Assigned task: Reproduce verbatim the stretch of the passage on Azemia below from "Critics, however, were" through "by the reviewer.".

Study text:
⁂
Critics, however, were not fooled by Azemias pseudonym, Miss Jenks, and in fact many aligned its author with that of "The Right Honorable Lady Harriet Marlow", which is the pseudonym used by Beckford in writing The Modern Novel. Such a connection was made apparent in Azemia’s dedication to Lady Marlow., The British Critic rightly identified the similarity between these two of Beckford's works, but went so far as to claim the topic as "exhausted in the first attempt"; the "first attempt" being The Modern Novel, which had been reviewed in the journal's previous volume. Furthermore, the novel's author was assumed to be male, thus "false delicacy" was not assumed by the reviewer.

In an attempt to counter the unveiling of Azemia's author as male, Beckford revised subsequent editions of the work to include an "Address", which deals directly with the assumption that Modern Novel Writing, and this by association of authorship, Azemia, were written by a male, more specifically Robert Merry. His justification comes in the form of a parable, prefaced by yet another stab at feminine inferiority cloaked as humility, called "Edward and Ellen". The story, having nothing to do with the novel itself, if merely meant to illustrate through its supposed shared authorship by Miss Jenks, that the author of Azemia is undoubtedly female.
⁂
Source material:
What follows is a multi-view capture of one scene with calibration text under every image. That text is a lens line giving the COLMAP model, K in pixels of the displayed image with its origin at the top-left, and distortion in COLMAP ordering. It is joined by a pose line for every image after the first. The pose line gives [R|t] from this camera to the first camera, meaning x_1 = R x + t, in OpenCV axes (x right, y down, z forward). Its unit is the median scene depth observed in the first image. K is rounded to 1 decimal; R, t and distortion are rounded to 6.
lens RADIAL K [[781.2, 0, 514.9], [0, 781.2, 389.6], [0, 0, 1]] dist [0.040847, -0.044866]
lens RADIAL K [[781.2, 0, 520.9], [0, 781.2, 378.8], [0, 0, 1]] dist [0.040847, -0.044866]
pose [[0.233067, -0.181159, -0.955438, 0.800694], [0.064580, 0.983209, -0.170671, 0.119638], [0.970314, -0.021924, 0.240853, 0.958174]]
⁂
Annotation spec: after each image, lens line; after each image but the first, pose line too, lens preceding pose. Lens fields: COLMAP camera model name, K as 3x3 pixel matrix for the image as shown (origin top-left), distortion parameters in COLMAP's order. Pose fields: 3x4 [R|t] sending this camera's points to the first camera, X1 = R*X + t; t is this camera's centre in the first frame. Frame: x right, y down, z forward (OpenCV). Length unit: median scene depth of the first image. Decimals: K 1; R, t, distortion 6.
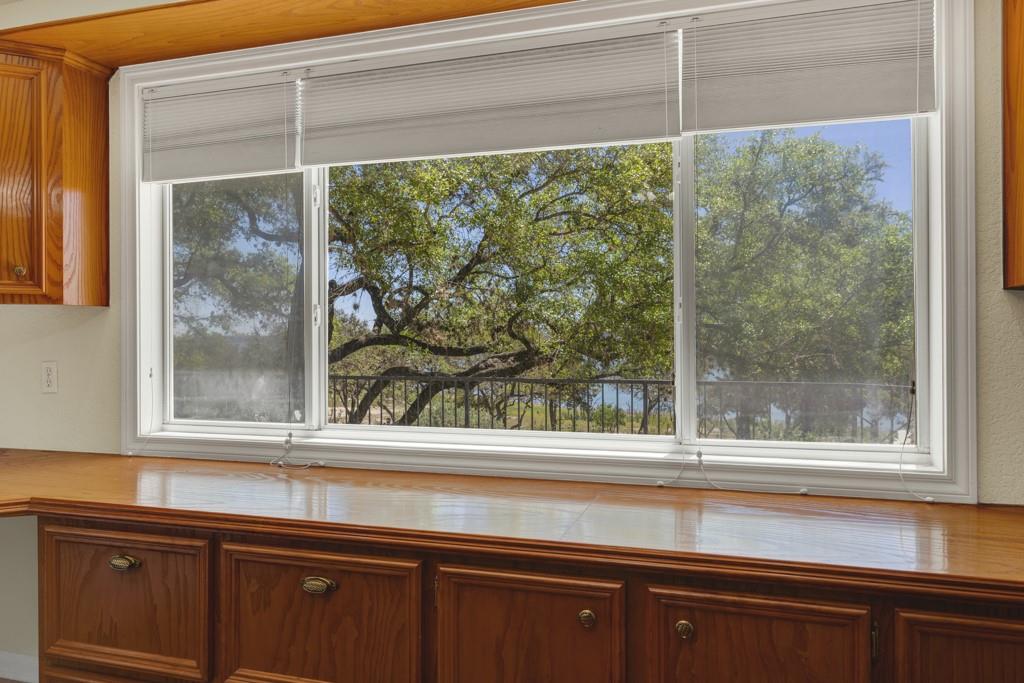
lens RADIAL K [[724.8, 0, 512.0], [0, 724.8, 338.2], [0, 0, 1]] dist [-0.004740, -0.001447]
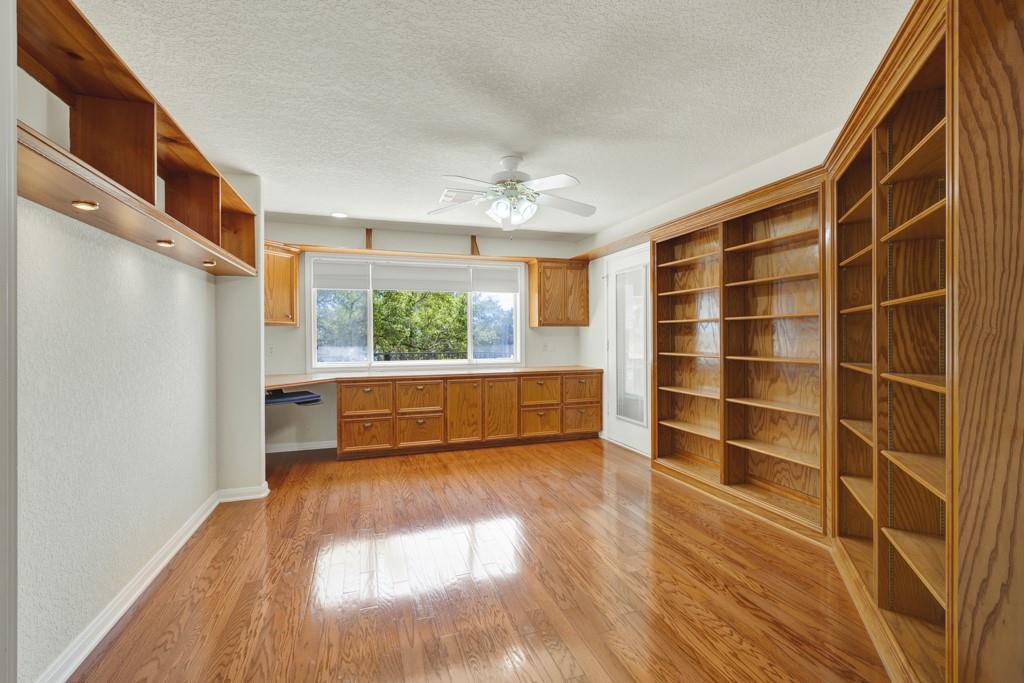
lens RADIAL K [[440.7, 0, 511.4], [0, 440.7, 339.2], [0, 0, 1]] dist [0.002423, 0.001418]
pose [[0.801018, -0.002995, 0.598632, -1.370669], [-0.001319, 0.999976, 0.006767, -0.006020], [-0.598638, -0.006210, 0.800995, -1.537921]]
⁂
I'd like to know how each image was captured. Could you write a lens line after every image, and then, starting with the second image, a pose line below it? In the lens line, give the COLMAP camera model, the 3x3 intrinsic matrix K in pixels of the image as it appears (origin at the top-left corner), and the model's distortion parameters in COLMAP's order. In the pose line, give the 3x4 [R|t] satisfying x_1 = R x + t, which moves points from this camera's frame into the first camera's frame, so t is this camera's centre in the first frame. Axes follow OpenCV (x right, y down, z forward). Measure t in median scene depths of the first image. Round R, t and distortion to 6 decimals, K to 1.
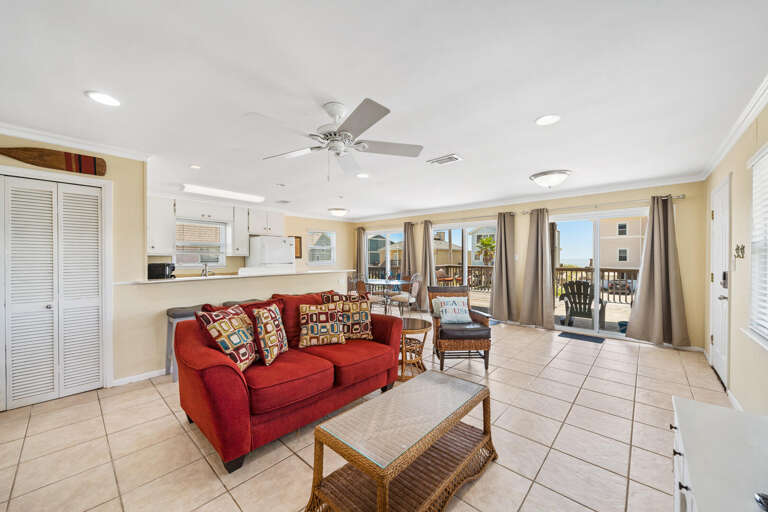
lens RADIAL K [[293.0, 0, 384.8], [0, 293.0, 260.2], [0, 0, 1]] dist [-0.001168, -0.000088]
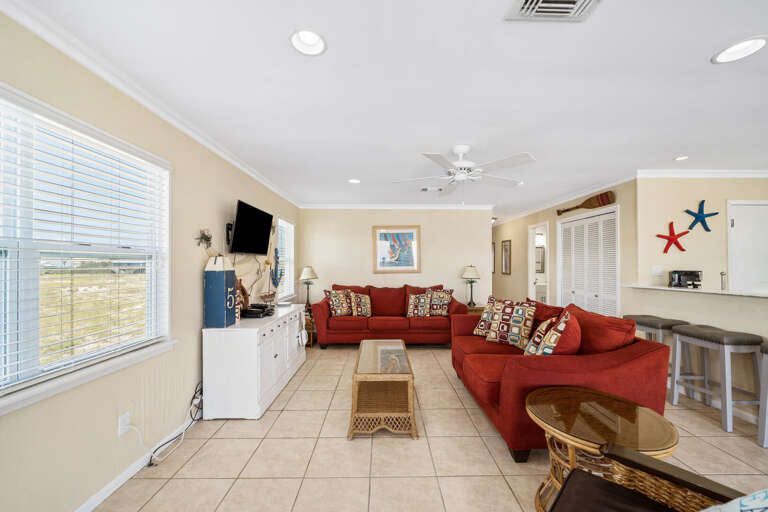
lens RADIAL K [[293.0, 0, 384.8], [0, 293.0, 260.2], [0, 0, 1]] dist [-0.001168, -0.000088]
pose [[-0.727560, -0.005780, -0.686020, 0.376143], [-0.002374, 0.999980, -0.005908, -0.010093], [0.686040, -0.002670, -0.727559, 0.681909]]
⁂
Problem solution:
Critics, however, were not fooled by Azemias pseudonym, Miss Jenks, and in fact many aligned its author with that of "The Right Honorable Lady Harriet Marlow", which is the pseudonym used by Beckford in writing The Modern Novel. Such a connection was made apparent in Azemia’s dedication to Lady Marlow., The British Critic rightly identified the similarity between these two of Beckford's works, but went so far as to claim the topic as "exhausted in the first attempt"; the "first attempt" being The Modern Novel, which had been reviewed in the journal's previous volume. Furthermore, the novel's author was assumed to be male, thus "false delicacy" was not assumed by the reviewer.